Taufan melanjutkan bahwa kenaikan iuran BPJS akan menjadikan pelayanan kesehatan akan semakin membaik karena cash flow rumah sakit dengan kenaikan iuran BPJS ini juga akan membaik.
“Kenaikan iuran BPJS ini akan mengakibatkan cash flow rumah sakit juga akan membaik dan ini tentunya meningkatkan pelayanan kesehatan terhadap masyarakat dan juga meringankan beban masyarakat menengah ke bawah untuk mendapatkan pelayanan maksimal,” lanjutnya.
Disisi lain, Taufan juga menyoroti anggapan sebagian masyarakat mengenai putusan MA yang sebagian masyarakat menganggap Presiden melawan hukum.

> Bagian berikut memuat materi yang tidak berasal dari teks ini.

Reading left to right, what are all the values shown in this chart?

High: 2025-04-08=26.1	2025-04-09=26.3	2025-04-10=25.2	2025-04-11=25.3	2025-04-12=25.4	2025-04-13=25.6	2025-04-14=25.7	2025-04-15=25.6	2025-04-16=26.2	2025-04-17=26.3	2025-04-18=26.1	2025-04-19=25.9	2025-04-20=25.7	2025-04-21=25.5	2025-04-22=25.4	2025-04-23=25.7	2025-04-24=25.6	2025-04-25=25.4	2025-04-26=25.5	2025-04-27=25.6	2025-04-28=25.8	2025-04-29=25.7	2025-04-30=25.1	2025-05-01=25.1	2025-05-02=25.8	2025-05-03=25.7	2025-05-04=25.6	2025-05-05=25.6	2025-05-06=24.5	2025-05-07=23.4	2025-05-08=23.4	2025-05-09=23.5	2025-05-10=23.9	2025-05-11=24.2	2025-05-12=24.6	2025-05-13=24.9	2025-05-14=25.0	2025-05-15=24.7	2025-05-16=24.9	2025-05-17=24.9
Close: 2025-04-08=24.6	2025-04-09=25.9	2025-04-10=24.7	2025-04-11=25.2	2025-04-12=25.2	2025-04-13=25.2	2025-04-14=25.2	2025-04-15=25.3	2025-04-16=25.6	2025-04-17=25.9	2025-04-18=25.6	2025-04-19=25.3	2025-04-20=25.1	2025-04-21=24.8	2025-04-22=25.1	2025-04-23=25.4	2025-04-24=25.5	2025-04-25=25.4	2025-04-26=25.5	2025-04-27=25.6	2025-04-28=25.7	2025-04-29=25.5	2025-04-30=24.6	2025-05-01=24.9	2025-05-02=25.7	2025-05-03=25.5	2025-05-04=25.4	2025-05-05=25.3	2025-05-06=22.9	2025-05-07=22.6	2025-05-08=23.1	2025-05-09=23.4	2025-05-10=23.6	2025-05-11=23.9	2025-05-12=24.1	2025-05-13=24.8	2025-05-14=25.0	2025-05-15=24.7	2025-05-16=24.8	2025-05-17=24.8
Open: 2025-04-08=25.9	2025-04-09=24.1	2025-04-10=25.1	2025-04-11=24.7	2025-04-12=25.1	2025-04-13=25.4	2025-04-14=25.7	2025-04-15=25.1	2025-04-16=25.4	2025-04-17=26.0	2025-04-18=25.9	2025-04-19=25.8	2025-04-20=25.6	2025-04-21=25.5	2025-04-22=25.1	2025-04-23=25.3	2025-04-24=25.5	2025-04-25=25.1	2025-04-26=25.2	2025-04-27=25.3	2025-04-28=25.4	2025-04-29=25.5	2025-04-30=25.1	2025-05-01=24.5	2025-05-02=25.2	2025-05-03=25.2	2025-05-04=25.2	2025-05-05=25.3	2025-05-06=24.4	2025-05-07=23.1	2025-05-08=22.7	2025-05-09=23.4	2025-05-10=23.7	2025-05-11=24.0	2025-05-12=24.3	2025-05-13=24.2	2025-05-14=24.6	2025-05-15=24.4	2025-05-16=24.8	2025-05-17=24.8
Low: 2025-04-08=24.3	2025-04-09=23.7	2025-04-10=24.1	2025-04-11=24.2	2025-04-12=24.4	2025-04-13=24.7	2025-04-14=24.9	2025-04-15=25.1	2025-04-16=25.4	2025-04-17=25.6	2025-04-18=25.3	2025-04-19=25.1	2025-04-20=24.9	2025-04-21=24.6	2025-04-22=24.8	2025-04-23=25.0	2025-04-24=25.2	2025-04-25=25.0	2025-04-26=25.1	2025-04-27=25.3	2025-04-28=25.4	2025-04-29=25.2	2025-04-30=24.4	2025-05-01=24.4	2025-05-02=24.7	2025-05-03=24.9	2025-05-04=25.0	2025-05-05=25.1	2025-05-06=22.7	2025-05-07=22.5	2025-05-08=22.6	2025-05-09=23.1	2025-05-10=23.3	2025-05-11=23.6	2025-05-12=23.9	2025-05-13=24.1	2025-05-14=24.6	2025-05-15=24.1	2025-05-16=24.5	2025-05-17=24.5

“Selaku mahasiswa, edukasi kepada masyarakat mengenai putusan MA harus kita lakukan agar tidak terjadi kesimpang siuran informasi yang sampai kepada masyarakat mengenai putusan MA terkait pembatalan Perpres nomor 75tahun 2019 tentang jaminan sosial,” katanya.
Taufan melanjutkan bahwa ada tiga opsi dalam putusan MA yakni mencabut, mengubah atau melaksanakan keputusan yang telah diketok palu. Pemerintah memilih opsi kedua yakni mengubah dan tentunya itu tidak dapat dikatakan melanggar ataukah melawan putusan MA.
“MA kan telah membenarkan kebijakan yang diambil oleh Presiden yang menerbitkan Perpres nomor 64 tahun 2020. Lagi pula kan menurut MA, pemerintah telah melaksanakan putusan MA yang meminta pemerintah menunda kenaikan iuran BPJS kelas III dan untuk selanjutnya mengeluarkan Perpres tersebut sebagai bagian dari upaya perubahan atas Perpres nomor 75 tahun 2019,” lanjutnya.
Taufan pun mengimbau kepada masyarakat untuk tetap tenang dalam menyikapi keputusan Presiden Joko Widodo yang manaikkan iuran BPJS.
“Kita harus tetap tenang dalam menyikapi polemik ini. Kami dari PB HMI akan mengawal kebijakan ini dan jikalau dalam penerapannya tidak berpihak kepada masyarakat, maka kami pun akan melayangkan protes kepada pemerintah secara kelembagaan,” tutupnya.